A low sky and ceaseless drizzle shrouded
The Pride of Eleanor Damask
’s arrival at the southern end of the Ialar Pass. Smoke from her stack boiled up between wet granite cliffs on either side, rock faces which still bore the pickax scrapes of those slave labourers who had widened the natural ravine here in recent years. Overhead the clouds bunched together in clumps like dirty sheep’s wool. The train slowed, the solid thump of her pistons reverberating in the narrower space. Then she sounded her whistle. Echoes bounced among the hidden, cloud-wrapped mountain peaks, before a horn blast from the
Sally
outpost answered the call. The soldiers stationed ahead, just beyond the pass, would now be preparing to wake the ancient steamer which would carry them across Lake Larnaig to Coreollis.
Another voice answered the whistle, this one a long low roar which rumbled across the heavens. Menoa’s arconite came into view, striding between the foothills at the base of Rael Canna Moor. Its skull and shoulders were lost above the clouds, giving it the appearance of a decapitated giant. Engines thundered behind its ribs, powered by some arcane system of blood and fuel the Mesmerists had developed in Hell. Its voice echoed like thunder over the hidden mountain peaks:
“I am ready to serve.”
It turned away and strode quickly into the mists ahead, shaking the ground under its feet.
To watch this spectacle of divine engineering, the passengers had gathered upon the viewing platform of Observation Car One. Rain dripped from colourful umbrellas as the party waited: the men in one group, smoking cigars while they discussed in layman’s terms the mechanics, torque, and forces about to be employed; the ladies in an excited huddle, whispering about some duke and his mistress and what she had said to so-and-so three months ago.

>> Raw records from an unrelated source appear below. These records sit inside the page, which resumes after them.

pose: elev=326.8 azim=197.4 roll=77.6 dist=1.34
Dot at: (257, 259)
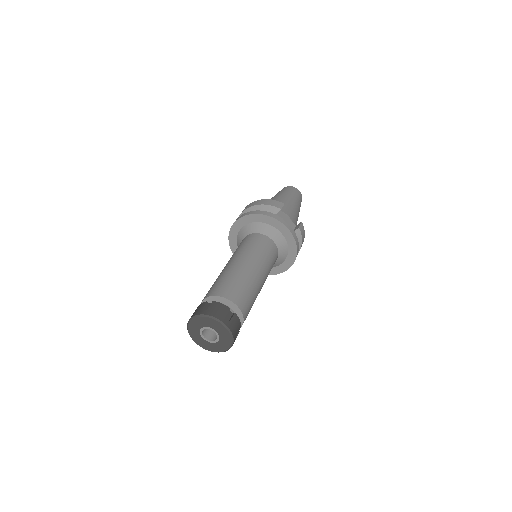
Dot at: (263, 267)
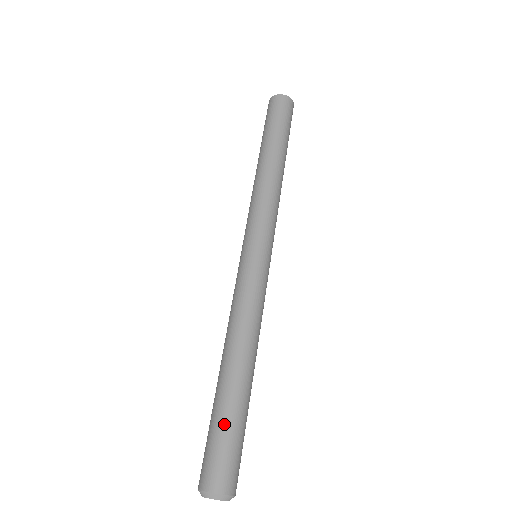
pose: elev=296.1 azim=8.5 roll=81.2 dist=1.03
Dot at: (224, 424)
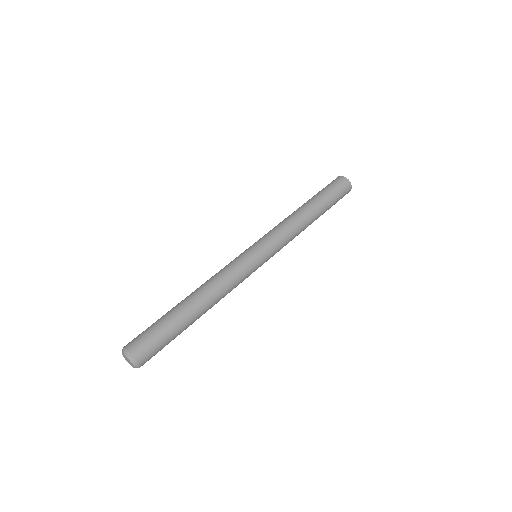
Dot at: (168, 329)
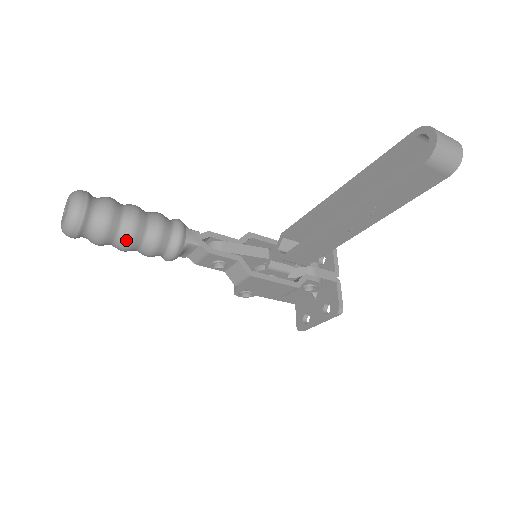
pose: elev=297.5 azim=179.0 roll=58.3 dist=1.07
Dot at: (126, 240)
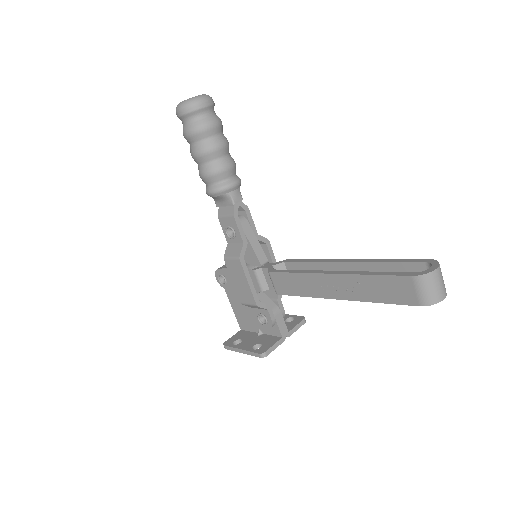
Dot at: (202, 149)
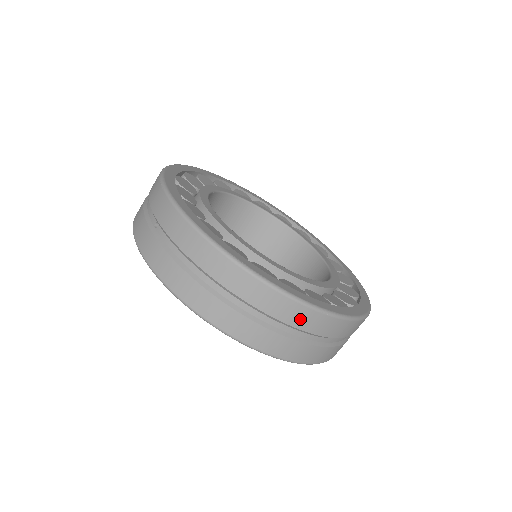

Harper stood back from the group in an attempt to avoid the occasional acerbic glances from both Isaac Pilby, who still blamed her for the loss of his brogues, and Edith Bainbridge, who held the engineer accountable for everything else that had gone wrong, including the weather. She breathed mist from her bulb whenever she felt her strength begin to wane.
Jones had given the lepidopterist a pair of shoes from his own wardrobe, while Ersimmin, being of a closer size to the newcomer, had donated several of his own crimson suits. Both the pianist and the elderly reservist seemed to have taken a special interest in Pilby, for they rarely left the small man’s side. The three of them together, in their dark red suits, reminded Harper of the fractured glimpse she’d seen of the pianist through the music car ceiling.
Did the trio have more in common than the white sword sheaths they each wore? She didn’t dwell on the matter. Whatever common ground they shared would be cinched by the social circle in which they moved—a closed world to someone from Harper’s background.
Yet Jan Carrick seemingly remained unable to see the gulf of this class divide. Pilby had come to some financial arrangement with Menoa’s chief liaison officer, who had evidently regarded this as the first rung of a ladder that would raise him to a position of equality with the very guests he fawned over. The passengers tolerated the chief, of course, but they would never welcome him into their fold. They smiled and chatted with him, but with a barely concealed contempt Carrick utterly failed to notice.
At a second horn blast from beyond the gorge, Harper heard the hiss and squeal of the
Eleanor
’s brakes. Carriage linkages compressed beneath her, then took up the strain again with a series of clanking jolts. The mist pumps exhaled, turning the air momentarily red and coating the surrounding rocks. The rhythm of the train’s pistons slowed. Through the billowing smoke ahead, Harper glimpsed the walls of a keep rising above a slope of black mud and quarried rocks. Flanked by two musketeers, a Company signalman stood behind the parapet on the roof of the building, waving a red flag.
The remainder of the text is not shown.